### RECORDS SUPPLIED ###

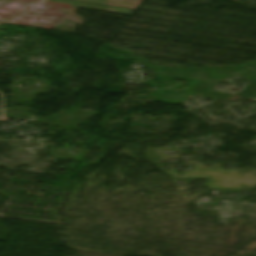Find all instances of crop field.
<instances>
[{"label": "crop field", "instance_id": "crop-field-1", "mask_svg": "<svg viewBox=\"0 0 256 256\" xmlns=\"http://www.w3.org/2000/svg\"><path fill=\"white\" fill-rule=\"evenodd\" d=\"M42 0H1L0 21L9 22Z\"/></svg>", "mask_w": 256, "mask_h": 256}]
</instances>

###
### RECORDS SUPPLIED ###

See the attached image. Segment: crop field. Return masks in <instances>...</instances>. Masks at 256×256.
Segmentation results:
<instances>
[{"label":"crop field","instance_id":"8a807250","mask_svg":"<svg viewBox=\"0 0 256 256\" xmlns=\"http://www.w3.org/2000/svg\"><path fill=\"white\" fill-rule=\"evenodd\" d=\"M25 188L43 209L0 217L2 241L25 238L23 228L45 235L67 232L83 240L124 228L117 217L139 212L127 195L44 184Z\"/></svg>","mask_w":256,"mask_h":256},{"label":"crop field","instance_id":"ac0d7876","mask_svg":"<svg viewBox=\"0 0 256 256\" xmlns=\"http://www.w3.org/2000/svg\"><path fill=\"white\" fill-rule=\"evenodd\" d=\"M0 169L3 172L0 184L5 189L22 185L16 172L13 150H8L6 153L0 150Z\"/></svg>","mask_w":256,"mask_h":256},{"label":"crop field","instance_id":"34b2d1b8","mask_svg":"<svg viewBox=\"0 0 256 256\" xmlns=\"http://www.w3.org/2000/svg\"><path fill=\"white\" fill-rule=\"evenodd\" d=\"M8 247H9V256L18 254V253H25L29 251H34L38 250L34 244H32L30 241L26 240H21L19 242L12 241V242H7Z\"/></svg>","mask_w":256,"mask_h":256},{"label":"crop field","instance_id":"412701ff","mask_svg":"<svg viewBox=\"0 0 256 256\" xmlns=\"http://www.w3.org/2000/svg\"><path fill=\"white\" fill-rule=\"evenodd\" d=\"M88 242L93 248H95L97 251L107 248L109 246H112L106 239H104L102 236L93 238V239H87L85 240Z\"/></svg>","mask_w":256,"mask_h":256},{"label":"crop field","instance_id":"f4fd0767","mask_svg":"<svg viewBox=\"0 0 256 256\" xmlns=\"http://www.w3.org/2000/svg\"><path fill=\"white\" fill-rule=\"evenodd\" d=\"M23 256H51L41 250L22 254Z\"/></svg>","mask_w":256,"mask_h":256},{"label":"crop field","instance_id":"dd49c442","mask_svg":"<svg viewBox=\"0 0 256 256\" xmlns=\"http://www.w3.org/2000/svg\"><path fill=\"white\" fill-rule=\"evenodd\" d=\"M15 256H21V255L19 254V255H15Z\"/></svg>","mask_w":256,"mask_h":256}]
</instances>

###

WHAT YOU ARE ASKED TO DO: Count the lines in the material above that contain the string "fill", treating case as significant. Reply with the number alone.

RESPONSE: 2